- What is required: Which of the lines in the data mention the string "volume"? List them all.

- Material provided:
****

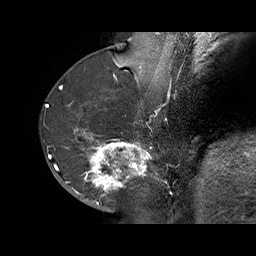
Breast MRI (dynamic contrast-enhanced), one sagittal slice. Position 25 of 70 along the scan axis. Dynamic contrast-enhanced series, time point 2 of 6 at this slice position (early post-contrast). 1.5 T. TE 4.5 ms, TR 32.4 ms. 256 × 256 image matrix, field of view 180 × 180 mm. Female patient. Case-level facts recorded for this patient, not image findings: setting: breast cancer imaged before/during neoadjuvant chemotherapy; receptor status: HR-positive, HER2-negative.
Structures marked on this image (semi-automatically segmented with operator editing):
- analysis volume of interest (the breast-tissue region the enhancement analysis was run in; not a lesion): box from (x=71, y=128) to (x=159, y=202) px
- tumour enhancement mask (voxels above the 100 % enhancement threshold inside the analysis volume of interest): (x=73, y=128)–(x=148, y=202)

****

- Solution to the exercise:
- analysis volume of interest (the breast-tissue region the enhancement analysis was run in; not a lesion): box from (x=71, y=128) to (x=159, y=202) px
- tumour enhancement mask (voxels above the 100 % enhancement threshold inside the analysis volume of interest): (x=73, y=128)–(x=148, y=202)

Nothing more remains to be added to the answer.